What started as a joke, turned into a world record and also a valuable lesson in PR.

You may have seen this tweet floating around the Twittersphere:

Or maybe you saw this on the Ellen DeGeneres Show:



It was announced recently that Carter Wilkerson’s tweet is officially the most retweeted post on Twitter. Brands like Apple Music, Microsoft, Google, and Amazon even jumped on board to retweet this 16-year-old boy from Reno, Nevada.
How did this all start? And how does PR fit in?


It started when the 16-year-old, Carter Wilkerson asked Wendy’s how many retweets he would need for a year of free chicken nuggets. Wendy’s replied within a minute with “18 Million.” While this goal seemed unattainable, Wilkerson’s response was, “Consider it done.” He then posted a screenshot (seen above) of the tweets with a call for action, “HELP ME PLEASE. A MAN NEEDS HIS NUGGS.”


For any brand, being present on social media is crucial. This doesn’t just involve making several posts a week, hoping to receive some likes and gain new followers quickly. Posts can get lost in feeds and be easily forgotten. In order to get noticed more, you need to engage with your followers. This world record was broken because Wendy’s responded to Carter Wilkerson’s tweet. Not only did they respond, they responded quickly. Actually, if you take a look at Wendy’s social pages, you can see that the company often responds to many of its followers. They respond to everything from people’s questions and comments to complaints. Social media allows a brand to interact with its customers in a way that was never possible before.

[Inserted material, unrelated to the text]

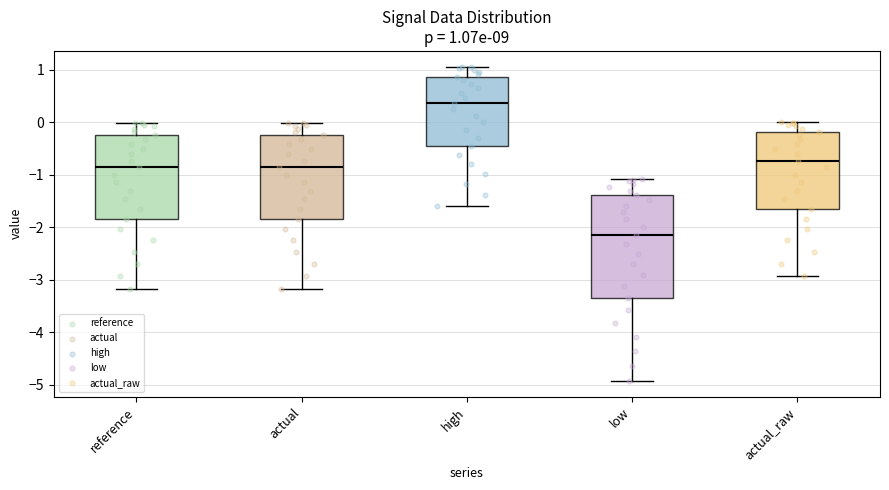

Which box has the lowest median line?

low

Not only was this great PR for Wendy’s, Carter Wilkerson took this as an opportunity to raise money for charity. He is using the money raised to assist families with members who have breast cancer and the Dave Thomas Foundation for Adoption. He is doing this by selling T-shirts with #NuggsforCarter on it.

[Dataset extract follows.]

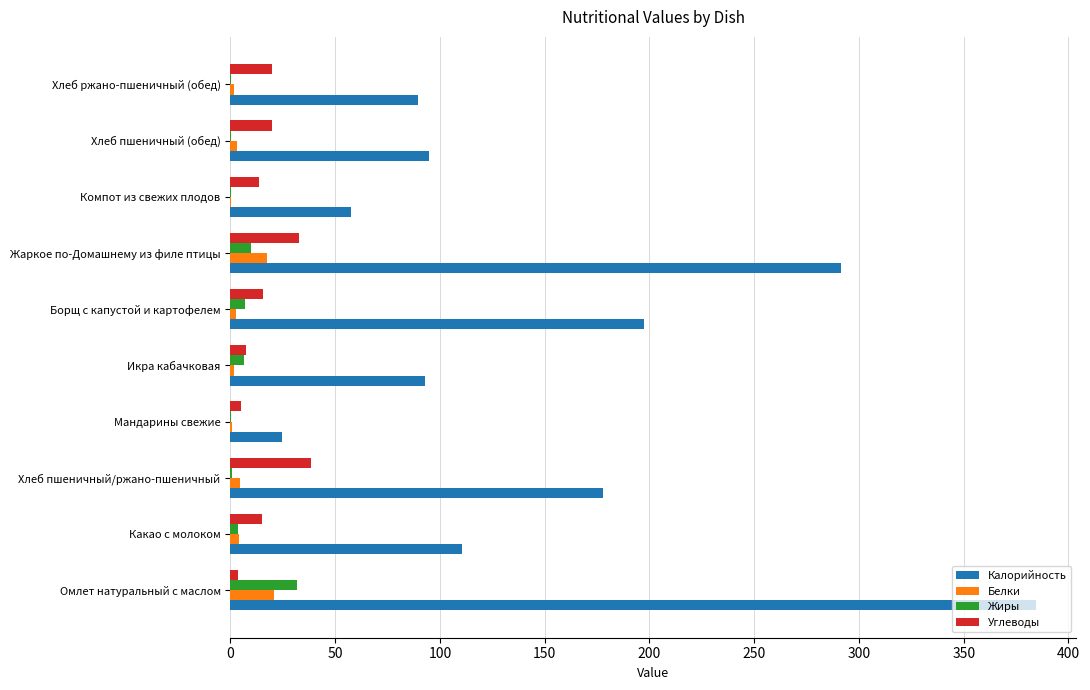

Which series changed the most between Какао с молоком and Борщ с капустой и картофелем?

Калорийность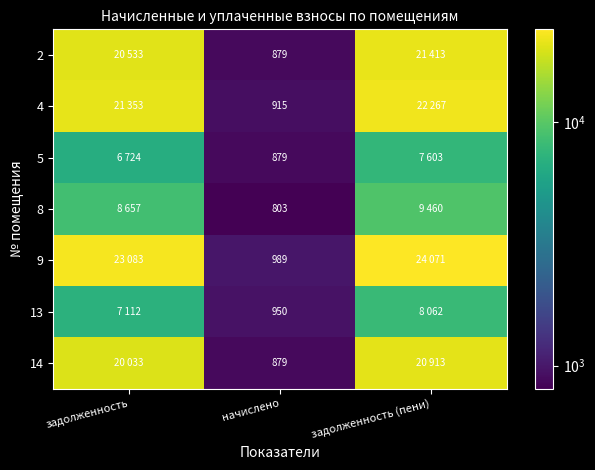

Count the number of data series in this chart.

7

Although Wilkerson did not get the 18 Million retweets, Wendy’s is giving him a year of nuggets plus a donation towards the Dave Thomas Foundation for Adoption in his name.


A PR lesson to take away from this is that it is vital to interact with your consumers, respond quickly, and relate/do so on their level. Because Wendy’s practiced this, they received a lot of praise and positive PR.


Were you a part of this? What were your thoughts?